The hub can reclaim collateral by disputing the channel, or by the client submitting a withdrawal request with 0 value to allow the hub to withdraw excess collateral from the channel. By minimizing the hub collateral, you also reduce the amount of user channels the hub disputes (lowering user gas costs and wait times) and help payments pass more smoothly through the network.

Availability

The wallet must acknowledge every state update by cosigning that state. This means in order to update your channel, the user must be online.

Again, availability requirements only apply if you are using non-custodial payments and using the payment type PT_CUSTODIAL will relax these, and rely on a trusted hub.

Trust Assumptions

While the underlying protocol is completely noncustodial, there are trust assumptions to the Dai Card implementation which we want to make explicit. We plan to address these assumptions over the next few months.

Hub can intercept payments

For now, the payments themselves are trusted. In other words, a hub can steal your payment value while the transaction is in-flight. You would usually notice if this happened and leave the system with the rest of your funds, so the risk is limited to your payment itself.

The code for fully noncustodial payments is already in our codebase and is functional. We have left it deactivated for now to reduce complexity while we work on improving logic for channel collateralization. We plan on reactivating it within the next couple of weeks.

You don’t always have access to your state

Right now, if you go offline, the hub is the only entity that persists your channel’s state. From a usability perspective, this is great because it allows for easy cross-device support and keeps state in sync. Obviously, this is bad in the event that the hub goes down and you need to recover your funds from the contract directly using your latest state.

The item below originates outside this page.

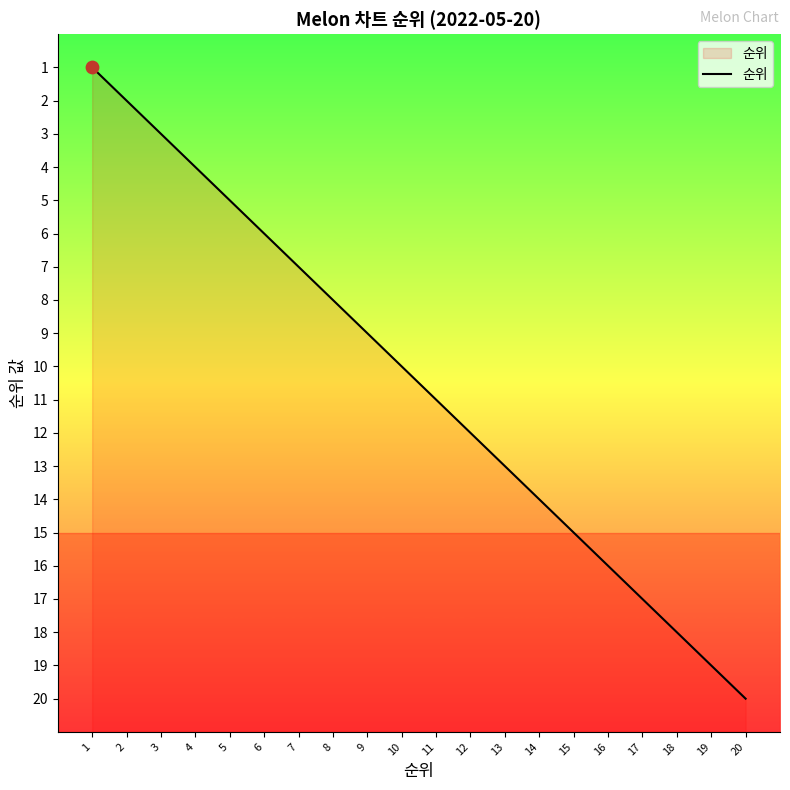

Approximately how many times larger is the value at 4 compared to 9?

0.4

“Data availability” is a known problem for channels. To solve it, we need access to a highly reliable/available decentralized data store. Within the next 2–4 weeks, we plan to backup user state on IPFS as a temporary fix. We’re still researching a solution that would be effective long term and at scale.

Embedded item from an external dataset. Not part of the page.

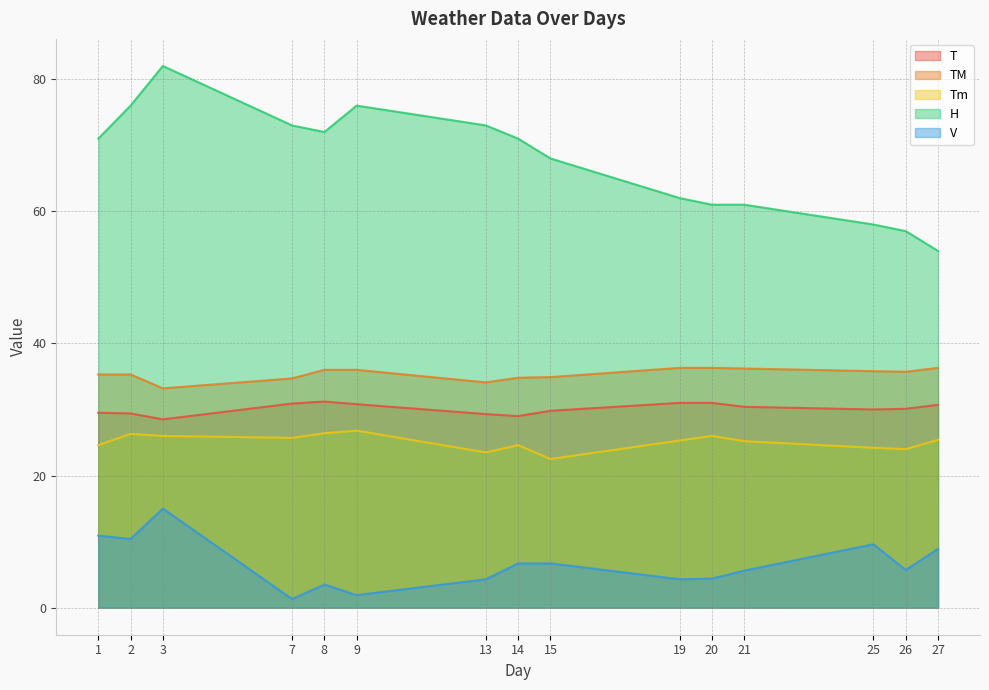

What is the sum of the H values at 13 and 15?

141.0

Link payments and other async/offline payments are currently done by having the hub hold the payment until some condition for the payment can be proven to be resolved by the recipient.

This can be partly trust-minimized by allowing for conditional resolution of payments (i.e. “generalized state channels”) in our contract. The specification to do this has already been completed and will only require a change to <10 lines of the ChannelManager code (est. 4–6 weeks to ship). However, some service provider may need to be available to “receive” the state here, which we’re still researching how to resolve — everything in time, we’re working quickly.

Hub is centralized and can censor payments

Our hub is currently operated by us (Connext) and is centralized off-chain similar to how 0x relayers like Radar Relay work. This means that our hub could be censored, DDoS’d or shut down, which would mean that our payment service could go offline.

Hosting a hub is an interim solution to solve cheap, fast payments now while we work on building out the remaining pieces needed for a decentralized state channel network. We can fix our own centralization by allowing other Connext hubs (at that point, nodes) to be networked together, by making it easy for anyone to run a node, and by moving to sending state updates over some P2P messaging protocol rather than over https. These changes will require some quality of life improvements to our contract functions, however, so we expect to only start work on them after our next contract iteration is deployed.